Clearly the newer KPLs have superior communications. 3 devices plugged in inches from each other on the same circuit there were 4 failures of the v2.D devices with 0 failures of the new v.39 device right next to them.

 

At the completion of this testing I have also replace all my v.35 devices. I again maintain that I never found any failure I could attribute to them in tens of thousands of tests. In fact they were some of my most reliable devices.
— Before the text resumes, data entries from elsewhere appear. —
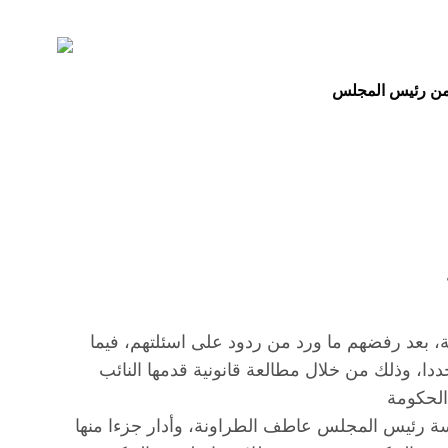
 من رئيس المجلس
كومة، بعد رفضهم ما ورد من ردود على اسئلتهم، فيما
، وذلك من خلال مطالعة قانونية قدمها النائب
سة رئيس المجلس عاطف الطراونة، وأدار جزءا منها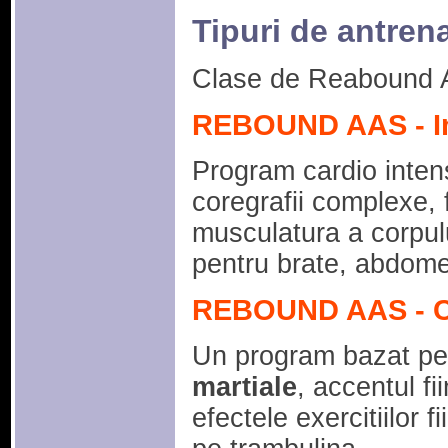
Tipuri de antre
Clase de Reabound AS
REBOUND AAS - In
Program cardio inten
coregrafii complexe, 
musculatura a corpului
pentru brate, abdom
REBOUND AAS - 
Un program bazat p
martiale
, accentul fi
efectele exercitiilor f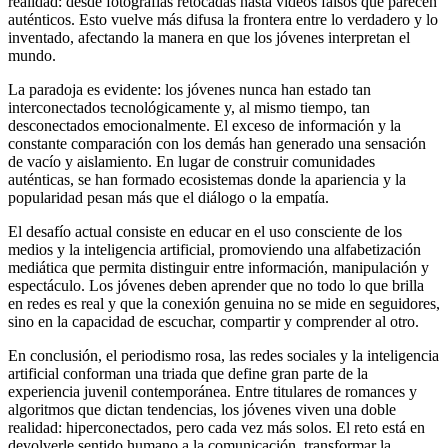
realidad: desde fotografías retocadas hasta videos falsos que parecen
auténticos. Esto vuelve más difusa la frontera entre lo verdadero y lo
inventado, afectando la manera en que los jóvenes interpretan el
mundo.
La paradoja es evidente: los jóvenes nunca han estado tan
interconectados tecnológicamente y, al mismo tiempo, tan
desconectados emocionalmente. El exceso de información y la
constante comparación con los demás han generado una sensación
de vacío y aislamiento. En lugar de construir comunidades
auténticas, se han formado ecosistemas donde la apariencia y la
popularidad pesan más que el diálogo o la empatía.
El desafío actual consiste en educar en el uso consciente de los
medios y la inteligencia artificial, promoviendo una alfabetización
mediática que permita distinguir entre información, manipulación y
espectáculo. Los jóvenes deben aprender que no todo lo que brilla
en redes es real y que la conexión genuina no se mide en seguidores,
sino en la capacidad de escuchar, compartir y comprender al otro.
En conclusión, el periodismo rosa, las redes sociales y la inteligencia
artificial conforman una triada que define gran parte de la
experiencia juvenil contemporánea. Entre titulares de romances y
algoritmos que dictan tendencias, los jóvenes viven una doble
realidad: hiperconectados, pero cada vez más solos. El reto está en
devolverle sentido humano a la comunicación, transformar la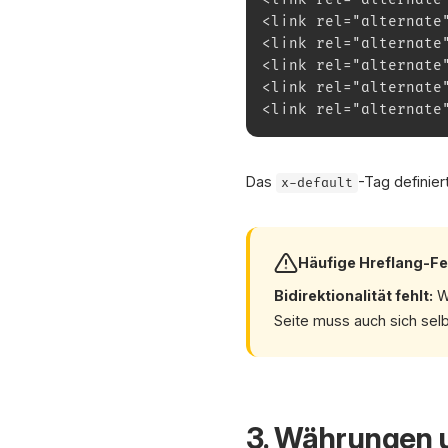
<link rel="alternate
<link rel="alternate
<link rel="alternate
<link rel="alternate
<link rel="alternate
Das
-Tag definier
x-default
Häufige Hreflang-Fe
Bidirektionalität fehlt:
We
Seite muss auch sich selb
3. Währungen 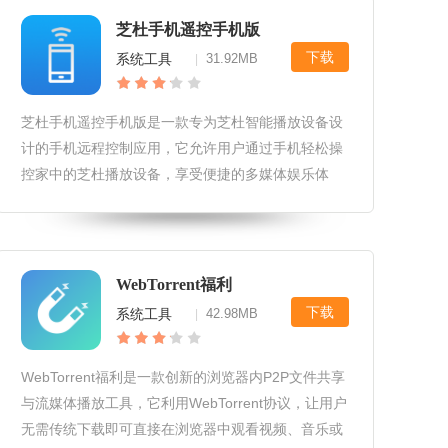
芝杜手机遥控手机版
下载
系统工具
31.92MB
|
芝杜手机遥控手机版是一款专为芝杜智能播放设备设
计的手机远程控制应用，它允许用户通过手机轻松操
控家中的芝杜播放设备，享受便捷的多媒体娱乐体
验。芝杜手机遥控手机版软件应用场景和用例家庭影
院控制：用户可以在沙发上通过手机遥控芝杜播放设
备，选择电影、调整音量、切换字幕
WebTorrent福利
下载
系统工具
42.98MB
|
WebTorrent福利是一款创新的浏览器内P2P文件共享
与流媒体播放工具，它利用WebTorrent协议，让用户
无需传统下载即可直接在浏览器中观看视频、音乐或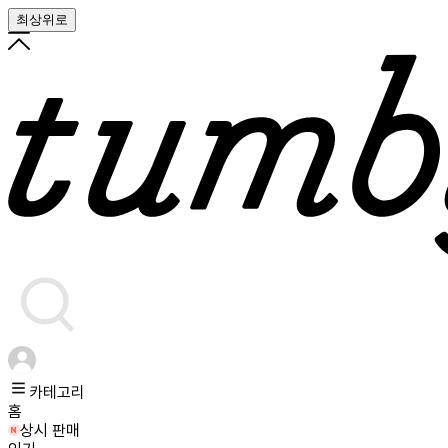
최상위로
카테고리
홈
상시 판매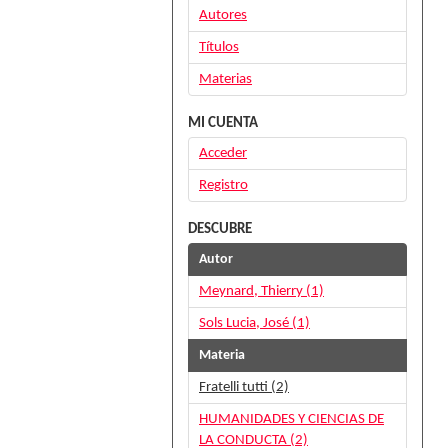
Autores
Títulos
Materias
MI CUENTA
Acceder
Registro
DESCUBRE
Autor
Meynard, Thierry (1)
Sols Lucia, José (1)
Materia
Fratelli tutti (2)
HUMANIDADES Y CIENCIAS DE
LA CONDUCTA (2)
I am only swapping them because of the continued time necessary to exception them out any time I have a comm issue to troubleshoot.

 

So it looks like new KPLs in both locations is going to fix my issue. Probably cheaper that ELA's tester will be and I would have probalby had to buy replacement KPLs in the end anyway.

 

Final thought:

 

Once again, all these issues were caused by adding more Insteon devices (on a completely different circuit) to a perfectly functional system. Again, more Insteon devices is not necessarily better as the documentation would have you believe. Although sometimes it does make things better.